- [課題概要 1]: 防災の研究開発に関する提示文によると、災害救援機などの情報共有ネットワークの研究開発は、どこと協調して進める必要があるか。
- [課題概要 2]: 防災の研究開発に関する提示文を、最後の文の後から続けてください。

1 安全社会の実現や防災力向上のための研究開発の在り方

  • 安全・安心を念頭に置いた研究開発や、災害に強い社会基盤を構築するための研究開発として、どのような取組を行うべきか。

視点5 1

  • 気候変動や東日本大震災で再認識された自然の脅威に対応するために、地域の特性に応じた自然と共生するまちづくりを進めることが必要となる。(環エネ)
  • 災害発生時の災害救援機等における情報共有ネットワークを確保することの重要性を鑑み、防災機関と協調して研究開発を進める必要がある。(航空)

- [抽出データ]:
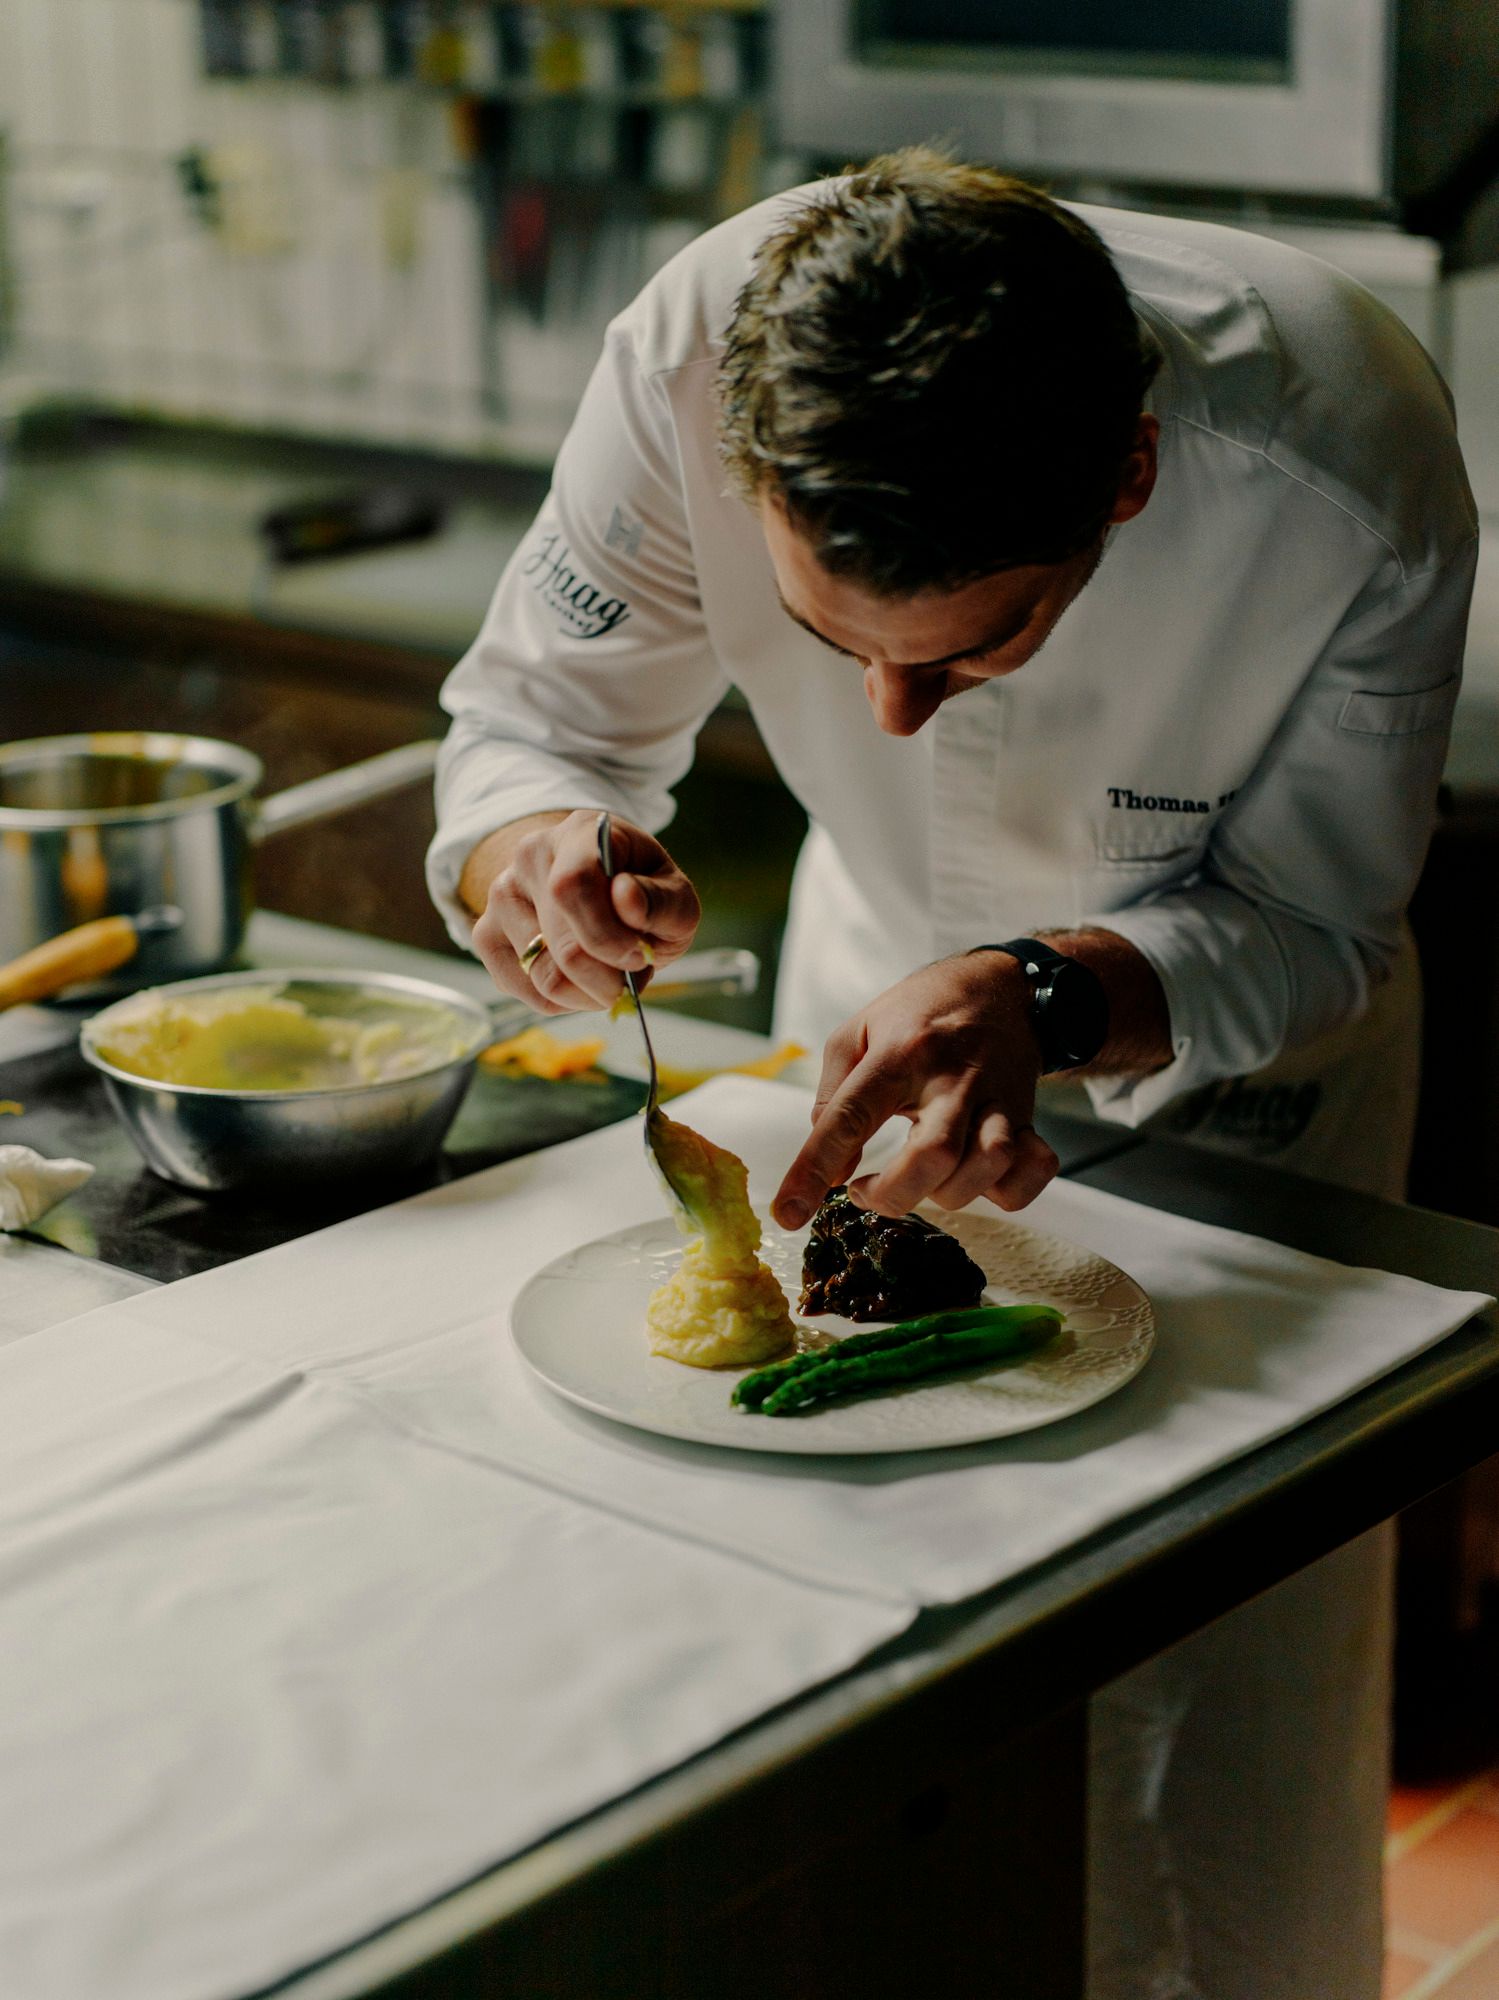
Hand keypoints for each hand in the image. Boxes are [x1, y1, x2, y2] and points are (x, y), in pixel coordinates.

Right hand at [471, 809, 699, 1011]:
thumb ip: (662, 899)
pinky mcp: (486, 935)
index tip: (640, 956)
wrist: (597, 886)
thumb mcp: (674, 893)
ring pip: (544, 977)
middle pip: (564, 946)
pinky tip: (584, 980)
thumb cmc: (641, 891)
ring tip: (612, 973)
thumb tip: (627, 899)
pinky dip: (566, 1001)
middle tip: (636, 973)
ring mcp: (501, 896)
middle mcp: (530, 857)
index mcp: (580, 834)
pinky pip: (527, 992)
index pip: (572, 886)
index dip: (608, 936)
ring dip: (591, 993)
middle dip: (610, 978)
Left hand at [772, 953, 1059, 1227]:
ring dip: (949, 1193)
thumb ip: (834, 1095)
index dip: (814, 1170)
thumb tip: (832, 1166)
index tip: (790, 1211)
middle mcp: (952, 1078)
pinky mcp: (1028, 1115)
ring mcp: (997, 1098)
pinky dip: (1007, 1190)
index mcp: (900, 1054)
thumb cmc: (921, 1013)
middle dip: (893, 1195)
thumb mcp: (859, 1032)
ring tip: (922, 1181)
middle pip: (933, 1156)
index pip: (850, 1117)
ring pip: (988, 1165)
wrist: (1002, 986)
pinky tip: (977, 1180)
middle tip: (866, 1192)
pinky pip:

- [解答欄 1]: 防災機関と協調して進める必要がある。

- [解答欄 2]:
  • 今日、あらゆる社会の課題達成のためにその役割が期待されているITシステムには、システムとしてのディペンダビリティが最も必要とされる。大規模な自然災害発生時など過酷な条件下においてもITシステムが社会のライフラインとして機能し、危機的状況下でも課題達成のためのシステムとしての役割を維持することは、国民の生命や安全安心にとって大変重要である。災害等に強いディペンダビリティの向上が必要不可欠となる。そのために、最低限の機能を維持するためのエネルギー供給系との統合、応急的な復旧、保守の容易さなどの機能を強化して、社会の神経系としての自律性を確保することも必要となる。<推進方策P4>(情報)
  • 除染や廃炉等事故への対処のほか、事故の教訓を踏まえた原子力施設の安全性向上や放射性廃棄物の処理・処分等の課題に対する国民的な関心や社会的要請、新たな知見・技術の確立への期待・必要性が高まっている中、如何にして、これらの分野に優秀な人材を惹きつけ、また基礎・基盤的研究開発や人材育成の取組を強化していくべきか。(原子力)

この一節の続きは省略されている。